On the flip side, Pawar has acquired a reputation of being untrustworthy. His motives for befriending someone or taking a particular decision are generally eyed with suspicion as there is always a nagging feeling that his moves are driven by a hidden agenda. After all, Pawar had walked out of the Congress in 1978 after breaking up with his political mentor Y.B.Chavan. He was brought back to the party by Rajiv Gandhi but was lost no time in pitching for the Prime Minister’s post after the Congress leader’s assassination in 1991. He was, however, outmaneuvered by the wily P.V.Narasimha Rao. He again lost to veteran leader Sitaram Kesari when he attempted to wrest the presidentship of the Congress party.

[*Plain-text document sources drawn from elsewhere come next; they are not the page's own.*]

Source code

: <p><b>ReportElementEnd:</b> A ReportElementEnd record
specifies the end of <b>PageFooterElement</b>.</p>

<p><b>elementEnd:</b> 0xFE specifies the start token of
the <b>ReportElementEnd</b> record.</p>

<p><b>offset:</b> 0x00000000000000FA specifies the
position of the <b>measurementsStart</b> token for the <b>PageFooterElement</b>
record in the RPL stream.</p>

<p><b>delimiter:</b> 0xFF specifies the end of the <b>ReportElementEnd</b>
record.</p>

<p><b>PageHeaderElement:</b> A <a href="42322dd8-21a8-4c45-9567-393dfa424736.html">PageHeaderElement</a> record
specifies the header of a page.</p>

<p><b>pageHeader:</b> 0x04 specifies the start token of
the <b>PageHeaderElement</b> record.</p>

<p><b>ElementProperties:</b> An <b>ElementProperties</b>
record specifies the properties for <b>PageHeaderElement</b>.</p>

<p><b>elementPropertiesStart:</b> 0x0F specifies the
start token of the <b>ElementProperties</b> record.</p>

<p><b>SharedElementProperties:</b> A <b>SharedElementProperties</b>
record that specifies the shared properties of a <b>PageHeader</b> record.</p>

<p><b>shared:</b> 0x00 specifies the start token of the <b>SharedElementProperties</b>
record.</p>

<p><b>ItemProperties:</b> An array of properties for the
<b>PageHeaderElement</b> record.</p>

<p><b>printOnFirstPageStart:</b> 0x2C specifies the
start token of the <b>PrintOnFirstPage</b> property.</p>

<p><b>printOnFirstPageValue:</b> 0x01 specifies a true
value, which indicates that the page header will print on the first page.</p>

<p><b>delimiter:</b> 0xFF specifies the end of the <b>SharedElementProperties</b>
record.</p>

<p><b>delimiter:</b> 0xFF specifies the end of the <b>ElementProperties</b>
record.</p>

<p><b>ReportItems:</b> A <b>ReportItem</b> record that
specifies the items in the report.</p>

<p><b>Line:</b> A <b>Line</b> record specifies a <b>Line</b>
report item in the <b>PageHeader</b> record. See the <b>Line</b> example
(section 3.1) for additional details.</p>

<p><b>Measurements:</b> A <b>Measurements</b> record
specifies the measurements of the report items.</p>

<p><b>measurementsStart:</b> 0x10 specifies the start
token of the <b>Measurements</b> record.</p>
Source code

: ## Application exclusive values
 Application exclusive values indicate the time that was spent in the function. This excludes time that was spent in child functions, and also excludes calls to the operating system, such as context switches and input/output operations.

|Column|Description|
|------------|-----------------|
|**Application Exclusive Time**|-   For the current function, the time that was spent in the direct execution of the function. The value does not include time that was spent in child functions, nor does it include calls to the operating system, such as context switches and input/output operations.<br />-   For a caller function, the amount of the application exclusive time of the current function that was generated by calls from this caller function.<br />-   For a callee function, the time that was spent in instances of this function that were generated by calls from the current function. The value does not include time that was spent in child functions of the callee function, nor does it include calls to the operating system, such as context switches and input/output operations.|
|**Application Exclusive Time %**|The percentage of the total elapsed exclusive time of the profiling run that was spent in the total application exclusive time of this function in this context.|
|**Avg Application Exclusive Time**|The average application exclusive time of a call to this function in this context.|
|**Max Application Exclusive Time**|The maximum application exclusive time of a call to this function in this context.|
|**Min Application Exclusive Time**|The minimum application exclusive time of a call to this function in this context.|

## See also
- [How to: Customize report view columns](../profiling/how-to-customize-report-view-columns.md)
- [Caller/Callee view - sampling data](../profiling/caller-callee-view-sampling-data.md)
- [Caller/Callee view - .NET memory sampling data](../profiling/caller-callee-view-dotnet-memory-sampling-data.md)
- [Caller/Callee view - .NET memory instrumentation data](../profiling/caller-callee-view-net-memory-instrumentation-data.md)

Realising that there was little possibility of his upward mobility in the Congress once Sonia Gandhi took over as party president, Pawar raised a banner of revolt in protest against her foreign origins. He was then shown the door. Pawar went on to form the NCP but he met with limited success in his home state and was forced to stitch up an alliance with the Congress in Maharashtra when neither party could muster enough numbers to form a government on its own. The two parties ran a coalition government for three terms. A chastened Pawar subsequently accepted the olive branch extended to him by Sonia Gandhi and joined the United Progressive Alliance in 2004. It proved to be a smart move as he was drafted as a agriculture minister when the Congress-led UPA won the 2004 Lok Sabha election.
Lately, however, there appears to be an erosion in Pawar’s authority within his own party. This was evident when the NCP chief first announced in March that he would contest the Lok Sabha election but was pressured to make way for his grand-nephew following fierce infighting in the family. Pawar has denied rumours of any rift and has led a tireless campaign in the ongoing election in a bid to re-establish his authority within the party and to send out a message that he remains the NCP’s undisputed leader.
Despite Pawar’s best efforts, these developments have led to speculation that Pawar’s weakening grip over his family and party will make it difficult for him to pitch for the Prime Minister’s post. Conversely, there is also a view that his weakness may yet prove to be his strength.